Une troisième journaliste, Fanny Pigeaud, a également publié le 11 août sur Mediapart une série de quatre articles consacrés à l’affaire. Le colonel de Revel, qui servit dans l’opération Licorne, dit penser que « le bombardement de Bouaké a provoqué chez le général Poncet un choc psychologique et un sentiment de trahison », alors que les militaires français avaient adopté sur le terrain une attitude « permissive » envers les forces loyalistes.
« Le général Poncet ne semblait pas hostile à cette opération Dignité, explique-t-il, mais disait en gros aux Fanci : “Attention les gars, ne touchez pas un seul cheveu des forces françaises”. Peut-être aussi qu’il y a eu à Paris des réactions épidermiques – on sait que la veille de l’offensive, l’entretien téléphonique entre Chirac et Gbagbo avait été très vif, et même violent – et qu’il a manqué une réflexion géostratégique suffisamment fine pour empêcher que notre réaction entraîne un embrasement général. »

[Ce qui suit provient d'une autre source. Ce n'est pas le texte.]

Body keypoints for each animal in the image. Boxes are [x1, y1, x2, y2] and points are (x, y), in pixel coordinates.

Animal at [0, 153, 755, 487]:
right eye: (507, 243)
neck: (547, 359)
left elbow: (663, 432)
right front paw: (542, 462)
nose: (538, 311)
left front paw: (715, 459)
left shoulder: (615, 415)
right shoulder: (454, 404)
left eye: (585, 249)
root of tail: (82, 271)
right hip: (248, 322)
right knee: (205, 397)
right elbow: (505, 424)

Paris et Abidjan ont jeté un voile sur ce que furent les intentions de chacun lors de ces quelques jours de braise. La question de l’identité du commanditaire du bombardement de Bouaké et de son mobile, en particulier, reste entière. En réaction, la France a-t-elle encouragé le chef d’état-major de l’armée ivoirienne d’alors, le général Mathias Doué, à prendre la tête d’un coup d’Etat ? L’officier qui déclarera six mois plus tard sa volonté de chasser « par tous les moyens » Laurent Gbagbo du pouvoir ne pourra plus répondre : il est mort en 2017.

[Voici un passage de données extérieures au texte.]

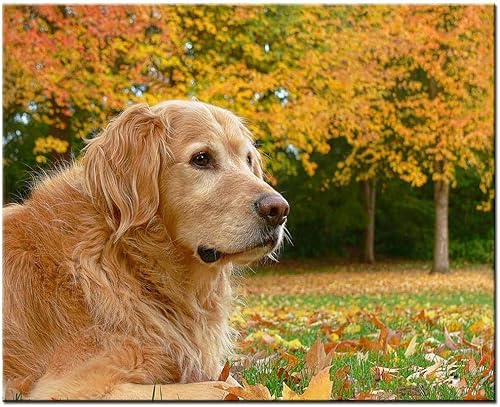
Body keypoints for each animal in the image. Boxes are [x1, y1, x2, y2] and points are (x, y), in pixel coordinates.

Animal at [2, 100, 290, 400]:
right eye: (201, 158)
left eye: (248, 160)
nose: (279, 210)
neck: (129, 261)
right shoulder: (71, 387)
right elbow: (228, 388)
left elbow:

Il reste toutefois de nombreux témoins. Cité comme témoin, Michel Barnier, ministre des affaires étrangères à l’époque des faits, avait expliqué lors du procès à Paris qu’il n’était au courant de rien, pas même du télégramme diplomatique lui signalant l’arrestation des pilotes biélorusses à Lomé. Même ignorance de la part de Dominique de Villepin alors à l’intérieur ou de Michel de Bonnecorse (depuis décédé), à la tête de la cellule Afrique de l’Elysée. Michèle Alliot-Marie, à la défense, avait souligné pour sa part qu’elle devait surtout gérer le « chaos » des événements.
Laurent Gbagbo a toujours prétexté de son innocence sans jamais convaincre et n’a jamais engagé de mesures au profit de ceux qui étaient, comme ils le prétendaient, descendus « les mains nues » défendre son pouvoir. Alassane Ouattara, son successeur, n’a aucun intérêt à réveiller cette blessure du passé, lui qui doit son accession au pouvoir en partie à l’armée française et montre depuis 2011 une grande proximité avec Paris. En Côte d’Ivoire, aucune cérémonie officielle n’a marqué les vingt ans de ces quelques jours, à oublier, de novembre 2004.